In this project, we study delta compression, the algorithmic task of
finding common strings between versions of data and using the commonality
between versions to compactly encode one version by describing it
as a set of changes from its companion. Previous differencing algorithms
run in O(n^2) time and O(n) space.
We have developed
a new algorithm that runs in O(n) time and O(1) space that closely
approximates the compression performance of the previous algorithms.
We have also developed two additional algorithms based on heuristics
which improve the compression performance of the O(n) algorithm
and the runtime performance of the O(n^2) algorithm.
Our treatment
includes theoretical results that limit the compression power of
algorithms under natural performance assumptions. All of our algorithms
for differencing operate at a fine granularity and make no assumptions
about the format or alignment of input data. We have also explored
their performance properties experimentally.
In addition, we have
developed an algorithm for modifying delta compressed files so that
the compressed versions may be reconstructed without scratch space.
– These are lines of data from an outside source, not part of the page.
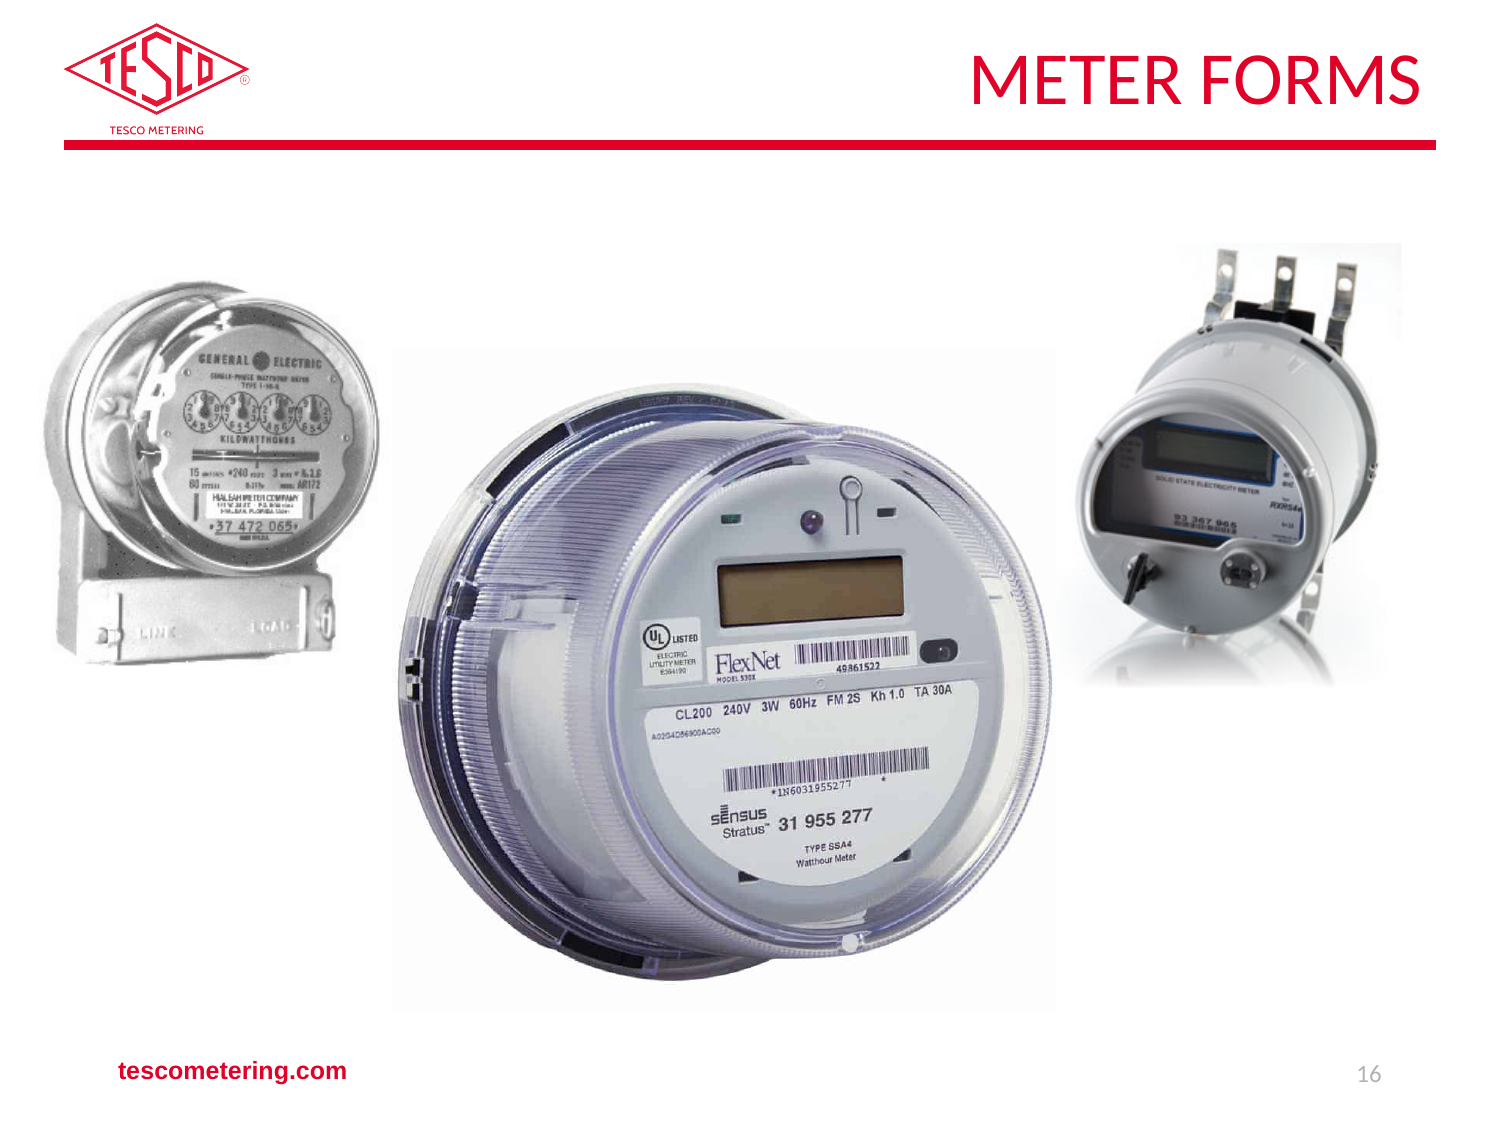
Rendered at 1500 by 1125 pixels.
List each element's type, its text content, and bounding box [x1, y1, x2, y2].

footer tescometering.com [103, 1039, 610, 1100]
title Meter Forms [255, 24, 1438, 137]
picture [63, 23, 250, 138]
slide_number 16 [1059, 1042, 1397, 1103]
picture [14, 240, 1450, 1013]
This allows network clients with limited resources to efficiently
update software by retrieving delta compressed versions over a network.
Delta compression
for binary files (compactly encoding a version of data with only
the changed bytes from a previous version) may be used to efficiently
distribute software over low bandwidth channels, such as the Internet.
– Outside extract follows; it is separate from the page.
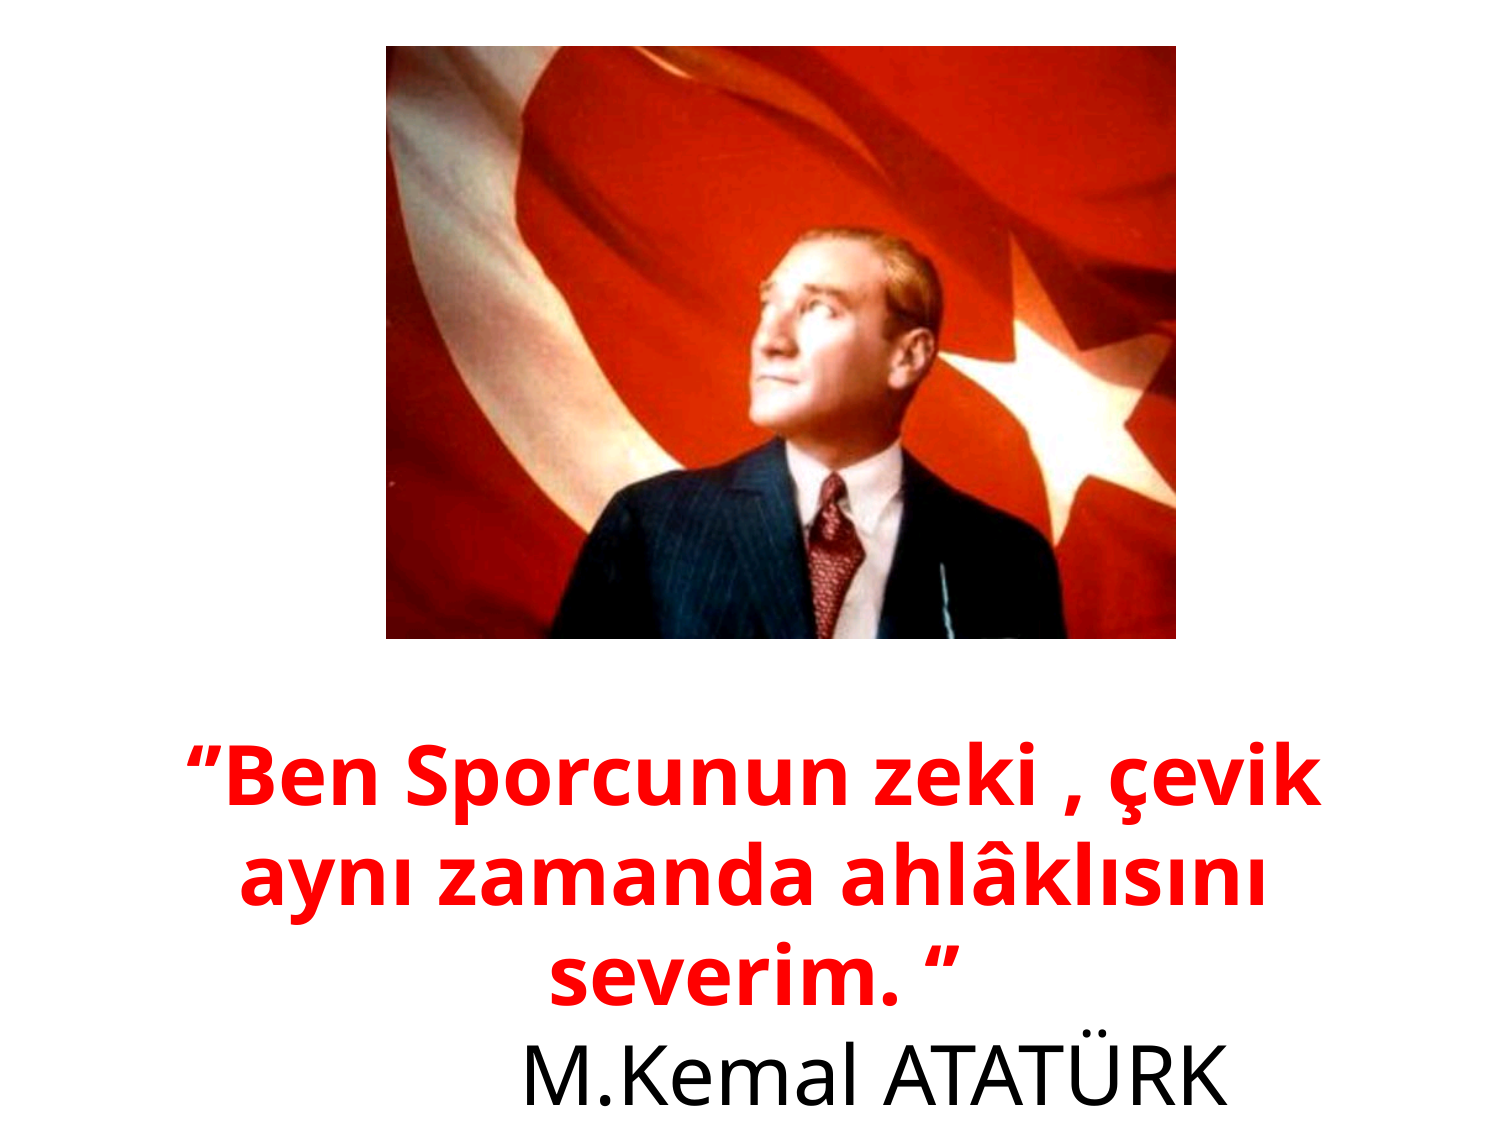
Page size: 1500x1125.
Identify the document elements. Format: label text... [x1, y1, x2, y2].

picture [386, 46, 1176, 639]
text_box ‘’Ben Sporcunun zeki , çevik aynı zamanda ahlâklısını severim. ‘’ M.Kemal ATATÜRK [117, 714, 1393, 1020]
Traditional methods for rebuilding these delta files require memory
or storage space on the target machine for both the old and new
versions of the file to be reconstructed.
With the advent
of network computing and Internetenabled devices, many of these
network attached target machines have limited additional scratch
space. We have developed an algorithm for modifying a delta compressed
version file so that it may rebuild the new file version in the
space that the current version occupies.